Ansible & AWS: Batteries included:-
From the beginning, Ansible has offered deep support for AWS. Ansible can be used to define, deploy, and manage a wide variety of AWS services. Even the most complicated of AWS environments can be easily described in Ansible playbooks. Once your AWS-based application environments are described with Ansible, you can deploy them again and again, easily scaling out to 100s or 1000s of instances across multiple regions, with the same results each and every time.
Out of the box, Ansible has nearly 100 modules supporting AWS capabilities, including:
AMI Management
Autoscaling Groups
CloudFormation
CloudTrail
CloudWatch
DynamoDB
ElastiCache
Elastic Block Store (EBS)
Elastic Cloud Compute (EC2)
Elastic IPs (EIP)
Elastic Load Balancers (ELB)
Identity Access Manager (IAM)
Kinesis
Lambda
Relational Database Service
Route53
Security Groups
Security Token Service
Simple Storage Service (S3)
Virtual Private Cloud (VPC)
Ansible also has over 1,300+ additional modules to help you manage every aspect of your Linux, Windows, UNIX, network infrastructure, and applications — regardless of where they’re deployed. With Ansible, one common language can be used to describe everything deployed in your cloud.
2. Windows
It’s hard to find a homogeneous IT stack nowadays. You may have a Linux server farm, but an AD cluster providing identity. Or you have a cross-platform build environment that builds your software for multiple different targets.
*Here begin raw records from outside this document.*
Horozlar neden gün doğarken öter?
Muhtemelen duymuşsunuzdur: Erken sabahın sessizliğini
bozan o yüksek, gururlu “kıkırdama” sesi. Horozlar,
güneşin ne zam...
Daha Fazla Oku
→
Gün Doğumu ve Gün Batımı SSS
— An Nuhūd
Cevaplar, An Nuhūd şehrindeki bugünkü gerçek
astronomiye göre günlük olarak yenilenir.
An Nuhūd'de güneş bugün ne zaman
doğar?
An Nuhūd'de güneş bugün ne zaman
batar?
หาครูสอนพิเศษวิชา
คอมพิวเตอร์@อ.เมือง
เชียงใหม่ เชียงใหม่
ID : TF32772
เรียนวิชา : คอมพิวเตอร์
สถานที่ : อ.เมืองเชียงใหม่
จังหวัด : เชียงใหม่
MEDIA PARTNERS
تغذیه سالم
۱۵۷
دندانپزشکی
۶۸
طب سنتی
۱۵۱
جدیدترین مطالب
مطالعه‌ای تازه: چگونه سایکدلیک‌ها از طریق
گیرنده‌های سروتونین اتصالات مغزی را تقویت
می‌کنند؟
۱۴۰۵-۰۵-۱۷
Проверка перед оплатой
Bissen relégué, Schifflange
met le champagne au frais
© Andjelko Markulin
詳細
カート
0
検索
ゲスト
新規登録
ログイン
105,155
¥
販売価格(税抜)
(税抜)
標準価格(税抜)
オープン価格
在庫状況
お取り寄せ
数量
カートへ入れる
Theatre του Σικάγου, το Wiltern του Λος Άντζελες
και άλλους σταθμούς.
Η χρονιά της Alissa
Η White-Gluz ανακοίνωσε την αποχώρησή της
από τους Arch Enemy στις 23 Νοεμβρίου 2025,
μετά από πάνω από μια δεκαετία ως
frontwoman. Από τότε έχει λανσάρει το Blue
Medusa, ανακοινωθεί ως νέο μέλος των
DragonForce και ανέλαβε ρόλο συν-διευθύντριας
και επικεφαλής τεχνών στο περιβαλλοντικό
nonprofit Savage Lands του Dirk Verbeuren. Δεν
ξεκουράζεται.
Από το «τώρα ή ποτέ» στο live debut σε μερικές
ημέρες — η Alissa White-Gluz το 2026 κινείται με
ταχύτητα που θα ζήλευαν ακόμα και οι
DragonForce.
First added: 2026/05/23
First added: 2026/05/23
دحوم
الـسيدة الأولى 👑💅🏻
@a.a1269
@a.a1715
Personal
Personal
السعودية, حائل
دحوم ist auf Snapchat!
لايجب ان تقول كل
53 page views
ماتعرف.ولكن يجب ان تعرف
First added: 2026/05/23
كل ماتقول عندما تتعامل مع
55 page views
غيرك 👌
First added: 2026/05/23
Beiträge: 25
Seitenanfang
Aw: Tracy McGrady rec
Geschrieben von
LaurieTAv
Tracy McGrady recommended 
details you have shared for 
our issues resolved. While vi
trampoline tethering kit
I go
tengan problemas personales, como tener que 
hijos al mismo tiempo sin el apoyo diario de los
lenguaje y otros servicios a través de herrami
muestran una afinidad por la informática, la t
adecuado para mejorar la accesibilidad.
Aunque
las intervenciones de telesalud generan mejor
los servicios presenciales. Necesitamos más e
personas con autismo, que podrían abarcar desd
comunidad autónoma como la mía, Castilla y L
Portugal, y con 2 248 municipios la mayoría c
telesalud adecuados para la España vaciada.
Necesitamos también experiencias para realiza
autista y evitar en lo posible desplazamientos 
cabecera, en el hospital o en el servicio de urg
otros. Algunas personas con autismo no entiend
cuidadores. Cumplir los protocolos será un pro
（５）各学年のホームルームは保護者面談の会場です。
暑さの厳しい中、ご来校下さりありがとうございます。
Your management and automation tools need to be able to handle multiple, vastly different targets — Linux, Unix, networking, cloud services… and Windows.
Users and customers love Ansible’s simple, agentless, powerful automation that allows them to model and deliver any configuration, any deployment, any environment across their IT infrastructure.
Ansible knew that the key was to bring the same simple, agentless paradigm to managing Windows, while still feeling native to Windows administrators. Ansible’s native Windows support uses Windows PowerShell remoting to manage Windows like Windows in the same Ansible agentless way that Ansible manages Linux like Linux.
With Ansible’s native Windows support, you can, out of the box:
- Gather facts on Windows hosts
- Install and uninstall MSIs
- Enable and disable Windows Features
- Start, stop, and manage Windows services
- Create and manage local users and groups
- Manage Windows packages via the Chocolaty package manager
- Manage and install Windows updates
- Fetch files from remote sites
- Push and execute any PowerShell scripts you write
You can connect to and automate Windows using local or domain users, and soon you’ll be able to use Windows ‘runas’ support to execute actions as the Administrator, just as you would use ‘sudo’ or ‘su’ on Linux.
Plus, with Ansible’s easy extensibility, you can write your own modules in PowerShell and extend Ansible for whatever other functionality you need. Ansible users have written modules for managing filesystem ACLs, managing Windows Firewall, and managing hostname and domain membership, and more.